# Opus 130 Finale: Allegro is the most underrated piece of music of all time



## brianwalker (Dec 9, 2011)

No explanation needed.


----------



## violadude (May 2, 2011)

Beethoven?


----------



## brianwalker (Dec 9, 2011)

Yes. 

Do you agree/disagree?


----------



## violadude (May 2, 2011)

brianwalker said:


> Yes.
> 
> Do you agree/disagree?


I avoid words like "most" "best" "greatest" when describing a piece of music or composers. I just think it sounds hyperbolic. But I do think it is a pretty fun movement. It reminds me of Haydn. Especially how the melody starts in the wrong key but somehow finds its way to the right key by the end of it.


----------



## Manxfeeder (Oct 19, 2010)

Or you could say it's the Rodney Dangerfield of music: it don't get no respect.


----------



## Crudblud (Dec 29, 2011)

But at least it didn't appear as a cartoon dog in a film musical about pissing on trees... or something.


----------



## violadude (May 2, 2011)

I think people just tend to think of it as a throw away movement since the only reason Beethoven wrote it was because people thought op. 130 was too overwhelming with the Grosse Fugue. It's still a good movement though!


----------



## Eviticus (Dec 8, 2011)

I certainly like this finale better than the grand fugue one. However, I definitely prefer the allegro to Op.131.

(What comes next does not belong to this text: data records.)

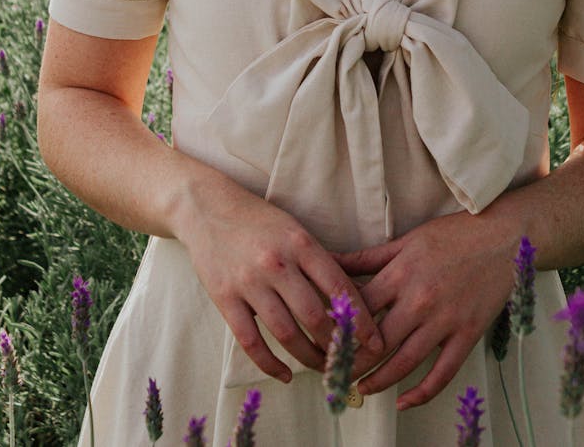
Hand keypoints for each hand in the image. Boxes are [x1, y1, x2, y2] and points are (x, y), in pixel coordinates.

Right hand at [176, 169, 383, 382]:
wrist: (208, 208)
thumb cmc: (260, 221)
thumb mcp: (295, 231)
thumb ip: (321, 261)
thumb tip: (356, 296)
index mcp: (300, 243)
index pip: (338, 287)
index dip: (361, 319)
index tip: (375, 342)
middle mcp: (277, 263)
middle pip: (314, 316)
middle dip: (336, 345)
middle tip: (350, 361)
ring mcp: (248, 282)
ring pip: (286, 333)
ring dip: (308, 358)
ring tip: (323, 369)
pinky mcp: (224, 298)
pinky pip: (251, 342)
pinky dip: (270, 364)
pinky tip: (285, 375)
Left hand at [337, 210, 517, 409]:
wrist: (502, 236)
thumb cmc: (453, 234)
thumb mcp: (406, 240)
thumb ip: (366, 257)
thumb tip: (328, 260)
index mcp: (401, 273)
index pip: (360, 309)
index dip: (339, 328)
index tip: (325, 341)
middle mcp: (420, 299)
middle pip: (377, 342)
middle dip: (353, 362)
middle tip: (336, 374)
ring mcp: (445, 320)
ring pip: (404, 362)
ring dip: (379, 381)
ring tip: (361, 388)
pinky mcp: (468, 334)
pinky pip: (442, 373)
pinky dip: (422, 393)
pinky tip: (404, 401)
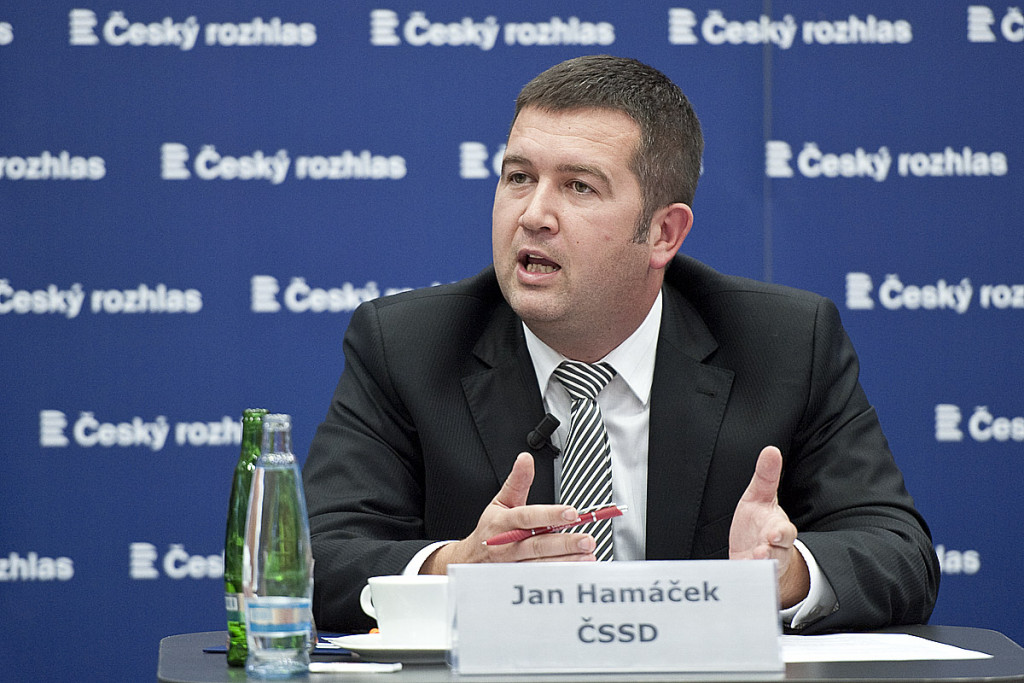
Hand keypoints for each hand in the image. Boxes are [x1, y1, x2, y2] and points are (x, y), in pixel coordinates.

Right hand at [420, 452, 596, 573]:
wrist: (469, 560)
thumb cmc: (490, 529)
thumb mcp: (500, 502)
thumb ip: (517, 481)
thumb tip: (526, 459)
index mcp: (503, 522)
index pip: (527, 517)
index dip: (549, 515)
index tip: (571, 513)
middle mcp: (507, 545)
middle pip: (537, 544)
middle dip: (564, 543)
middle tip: (587, 540)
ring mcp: (512, 565)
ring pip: (540, 565)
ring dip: (566, 562)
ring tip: (587, 557)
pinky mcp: (516, 580)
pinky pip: (539, 579)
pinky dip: (559, 576)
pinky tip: (576, 570)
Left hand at [729, 446, 808, 607]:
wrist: (758, 553)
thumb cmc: (760, 523)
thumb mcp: (760, 498)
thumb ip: (766, 476)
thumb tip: (771, 450)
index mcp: (778, 529)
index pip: (784, 532)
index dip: (780, 534)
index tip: (773, 534)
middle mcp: (774, 551)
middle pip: (777, 554)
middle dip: (770, 553)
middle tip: (761, 552)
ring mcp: (763, 568)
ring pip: (765, 571)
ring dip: (758, 568)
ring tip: (750, 563)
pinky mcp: (750, 581)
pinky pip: (750, 584)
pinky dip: (745, 582)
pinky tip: (737, 577)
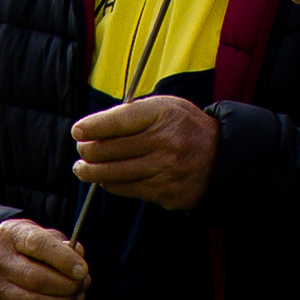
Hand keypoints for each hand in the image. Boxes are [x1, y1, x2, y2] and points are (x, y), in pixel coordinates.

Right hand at [0, 217, 94, 299]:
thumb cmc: (27, 247)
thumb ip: (63, 245)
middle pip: (36, 279)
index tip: (82, 270)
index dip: (63, 259)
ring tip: (77, 298)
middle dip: (67, 286)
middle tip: (83, 285)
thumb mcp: (44, 235)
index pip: (38, 245)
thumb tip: (78, 255)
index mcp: (11, 235)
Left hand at [67, 95, 217, 210]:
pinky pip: (127, 189)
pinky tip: (104, 179)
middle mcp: (163, 142)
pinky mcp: (165, 192)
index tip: (78, 132)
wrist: (221, 157)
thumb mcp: (165, 107)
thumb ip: (132, 113)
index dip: (92, 127)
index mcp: (162, 114)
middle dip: (88, 151)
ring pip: (114, 173)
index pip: (117, 121)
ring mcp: (164, 170)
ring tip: (82, 169)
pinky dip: (111, 184)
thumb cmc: (184, 127)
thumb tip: (93, 128)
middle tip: (81, 151)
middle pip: (110, 150)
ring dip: (91, 172)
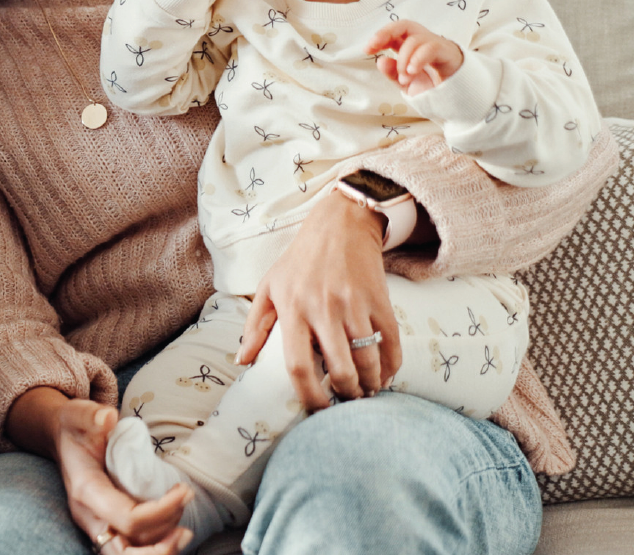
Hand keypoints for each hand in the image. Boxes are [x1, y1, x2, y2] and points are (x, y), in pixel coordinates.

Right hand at [9, 389, 190, 553]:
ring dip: (161, 548)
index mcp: (85, 490)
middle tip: (186, 525)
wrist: (63, 438)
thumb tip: (108, 417)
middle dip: (161, 545)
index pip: (127, 518)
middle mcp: (90, 516)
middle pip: (126, 550)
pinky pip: (131, 549)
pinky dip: (155, 548)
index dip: (160, 511)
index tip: (183, 490)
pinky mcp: (108, 526)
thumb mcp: (78, 413)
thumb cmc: (74, 427)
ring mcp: (98, 525)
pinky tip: (174, 536)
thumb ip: (91, 415)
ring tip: (184, 532)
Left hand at [235, 195, 401, 409]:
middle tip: (345, 401)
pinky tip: (383, 375)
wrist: (340, 225)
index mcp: (293, 309)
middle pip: (340, 369)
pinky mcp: (380, 301)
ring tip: (364, 391)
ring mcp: (355, 305)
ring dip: (370, 385)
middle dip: (345, 395)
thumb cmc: (299, 260)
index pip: (298, 365)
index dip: (309, 396)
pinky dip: (391, 367)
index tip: (317, 409)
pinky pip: (391, 344)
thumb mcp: (269, 287)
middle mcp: (324, 309)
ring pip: (368, 361)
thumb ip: (255, 326)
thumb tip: (243, 361)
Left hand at [366, 21, 462, 95]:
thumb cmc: (431, 86)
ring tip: (405, 77)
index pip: (394, 32)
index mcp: (410, 46)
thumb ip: (393, 73)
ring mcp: (437, 45)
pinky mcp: (448, 52)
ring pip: (416, 39)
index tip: (367, 49)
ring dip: (404, 59)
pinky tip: (412, 71)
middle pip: (405, 24)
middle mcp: (423, 41)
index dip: (380, 36)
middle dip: (386, 33)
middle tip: (375, 48)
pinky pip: (432, 47)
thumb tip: (380, 60)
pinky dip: (418, 58)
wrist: (456, 99)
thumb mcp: (406, 82)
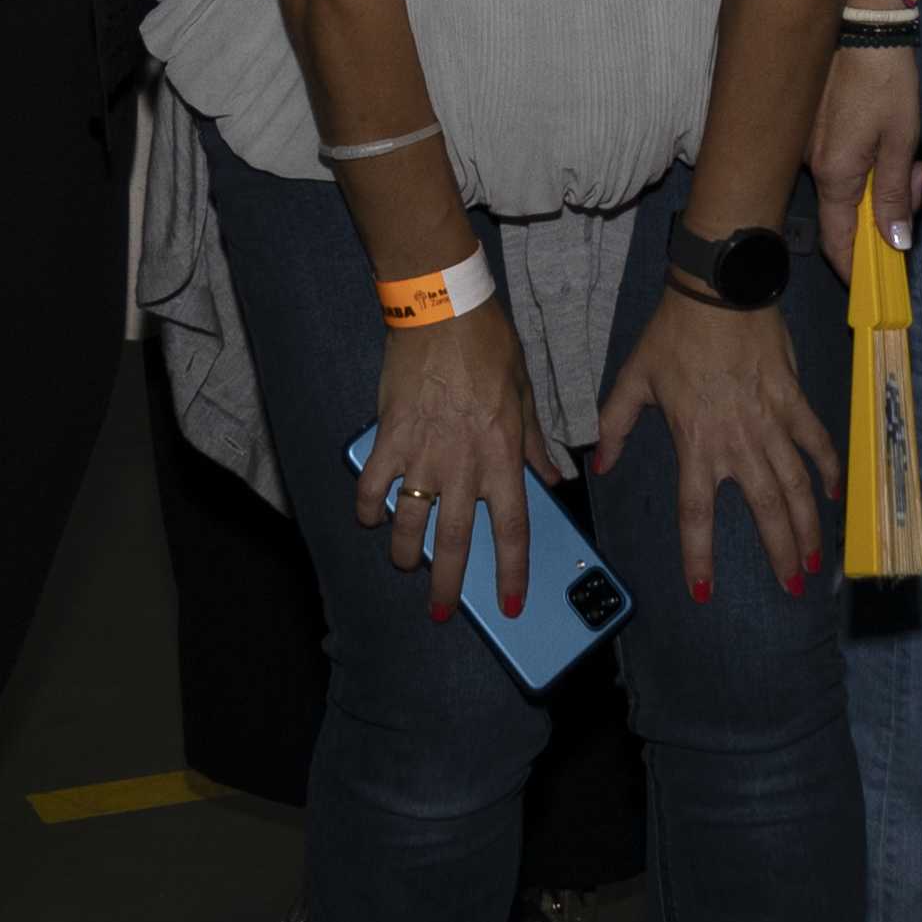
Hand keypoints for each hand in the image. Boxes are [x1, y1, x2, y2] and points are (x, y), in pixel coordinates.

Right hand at [358, 299, 553, 623]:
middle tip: (441, 612)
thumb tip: (553, 476)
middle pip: (454, 542)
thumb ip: (535, 442)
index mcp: (503, 456)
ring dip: (404, 551)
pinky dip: (368, 506)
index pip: (511, 530)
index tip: (508, 604)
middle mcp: (464, 464)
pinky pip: (372, 486)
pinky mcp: (389, 436)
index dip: (510, 573)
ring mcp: (423, 453)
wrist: (443, 309)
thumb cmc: (489, 346)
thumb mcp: (526, 394)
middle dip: (446, 585)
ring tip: (404, 563)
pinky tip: (370, 515)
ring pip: (409, 523)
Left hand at [597, 282, 836, 602]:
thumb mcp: (634, 378)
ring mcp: (772, 422)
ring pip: (797, 486)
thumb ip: (615, 425)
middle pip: (764, 510)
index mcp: (695, 442)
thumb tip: (600, 463)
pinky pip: (817, 441)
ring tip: (817, 561)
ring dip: (809, 526)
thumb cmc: (674, 332)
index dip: (699, 556)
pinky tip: (836, 495)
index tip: (703, 591)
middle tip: (793, 587)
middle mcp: (738, 441)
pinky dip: (829, 468)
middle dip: (781, 553)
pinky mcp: (795, 399)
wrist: (720, 289)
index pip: (696, 513)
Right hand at [806, 43, 921, 275]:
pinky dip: (867, 163)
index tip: (875, 285)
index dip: (855, 269)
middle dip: (887, 212)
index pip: (837, 241)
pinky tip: (890, 140)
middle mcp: (814, 164)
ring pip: (846, 187)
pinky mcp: (813, 127)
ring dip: (882, 183)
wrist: (863, 22)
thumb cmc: (886, 79)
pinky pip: (839, 163)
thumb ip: (897, 193)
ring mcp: (809, 145)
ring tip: (914, 156)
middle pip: (848, 213)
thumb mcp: (903, 139)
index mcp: (835, 173)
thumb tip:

That reminds me, i saw a performance of the Op.131 on youtube whereby a poster commented "He may have been deaf but at least he could C sharp..." Definitely one for the most lame classical music jokes thread.


----------



## Ukko (Jun 4, 2010)

violadude said:


> I think people just tend to think of it as a throw away movement since the only reason Beethoven wrote it was because people thought op. 130 was too overwhelming with the Grosse Fugue. It's still a good movement though!


If we didn't know of the Great Fugue, the substitute would do fine as a finale; no way was Beethoven going to stick a throw-away on there.


----------